* **Problem requirements**: Once you have read the data below, print all of it exactly.

Saved entries

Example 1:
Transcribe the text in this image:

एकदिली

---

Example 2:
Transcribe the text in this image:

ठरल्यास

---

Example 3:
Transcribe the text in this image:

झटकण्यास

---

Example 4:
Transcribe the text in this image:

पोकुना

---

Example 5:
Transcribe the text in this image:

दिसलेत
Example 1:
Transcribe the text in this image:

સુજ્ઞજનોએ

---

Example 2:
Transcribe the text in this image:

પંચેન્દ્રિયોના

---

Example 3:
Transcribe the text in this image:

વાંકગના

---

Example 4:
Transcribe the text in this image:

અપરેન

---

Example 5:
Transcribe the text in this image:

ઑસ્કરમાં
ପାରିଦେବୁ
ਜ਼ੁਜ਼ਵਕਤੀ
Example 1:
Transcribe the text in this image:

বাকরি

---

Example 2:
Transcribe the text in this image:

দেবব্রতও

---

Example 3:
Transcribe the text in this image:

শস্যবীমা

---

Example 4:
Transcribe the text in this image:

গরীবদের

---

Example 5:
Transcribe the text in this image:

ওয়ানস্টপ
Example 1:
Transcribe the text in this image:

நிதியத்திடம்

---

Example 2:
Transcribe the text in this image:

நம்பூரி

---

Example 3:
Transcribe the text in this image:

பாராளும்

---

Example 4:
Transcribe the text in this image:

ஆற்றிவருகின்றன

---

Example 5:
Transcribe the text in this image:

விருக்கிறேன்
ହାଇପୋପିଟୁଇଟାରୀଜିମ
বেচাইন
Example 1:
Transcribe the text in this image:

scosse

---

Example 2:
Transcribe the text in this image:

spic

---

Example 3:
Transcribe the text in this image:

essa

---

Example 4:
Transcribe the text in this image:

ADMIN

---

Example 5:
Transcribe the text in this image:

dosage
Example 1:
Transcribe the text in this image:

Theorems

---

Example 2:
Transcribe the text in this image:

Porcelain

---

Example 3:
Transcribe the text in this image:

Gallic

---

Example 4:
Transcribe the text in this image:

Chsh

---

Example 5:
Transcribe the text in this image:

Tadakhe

* **Problem solution**:
Example 1:
Transcribe the text in this image:

एकदिली

---

Example 2:
Transcribe the text in this image:

ठरल्यास

---

Example 3:
Transcribe the text in this image:

झटकण्यास

---

Example 4:
Transcribe the text in this image:

पोकुना

---

Example 5:
Transcribe the text in this image:

दिसलेत
Example 1:
Transcribe the text in this image:

સુજ્ઞજનોએ

---

Example 2:
Transcribe the text in this image:

પંચેન્દ્રિયોના

---

Example 3:
Transcribe the text in this image:

વાંકગના

---

Example 4:
Transcribe the text in this image:

અપરેન

---

Example 5:
Transcribe the text in this image:

ઑસ્કરમાં
ପାରିଦେବୁ
ਜ਼ੁਜ਼ਵਕਤੀ
Example 1:
Transcribe the text in this image:

বাকরি

---

Example 2:
Transcribe the text in this image:

দেবব্রতও

---

Example 3:
Transcribe the text in this image:

শস্যবীমা

---

Example 4:
Transcribe the text in this image:

গরীবদের

---

Example 5:
Transcribe the text in this image:

ওয়ানস্টপ
Example 1:
Transcribe the text in this image:

நிதியத்திடம்

---

Example 2:
Transcribe the text in this image:

நம்பூரி

---

Example 3:
Transcribe the text in this image:

பாராளும்

---

Example 4:
Transcribe the text in this image:

ஆற்றிவருகின்றன

---

Example 5:
Transcribe the text in this image:

விருக்கிறேன்
ହାଇପୋପିଟୁଇଟାରୀଜିମ
বেচাইন
Example 1:
Transcribe the text in this image:

scosse

---

Example 2:
Transcribe the text in this image:

spic

---

Example 3:
Transcribe the text in this image:

essa

---

Example 4:
Transcribe the text in this image:

ADMIN

---

Example 5:
Transcribe the text in this image:

dosage
Example 1:
Transcribe the text in this image:

Theorems

---

Example 2:
Transcribe the text in this image:

Porcelain

---

Example 3:
Transcribe the text in this image:

Gallic

---

Example 4:
Transcribe the text in this image:

Chsh

---

Example 5:
Transcribe the text in this image:

Tadakhe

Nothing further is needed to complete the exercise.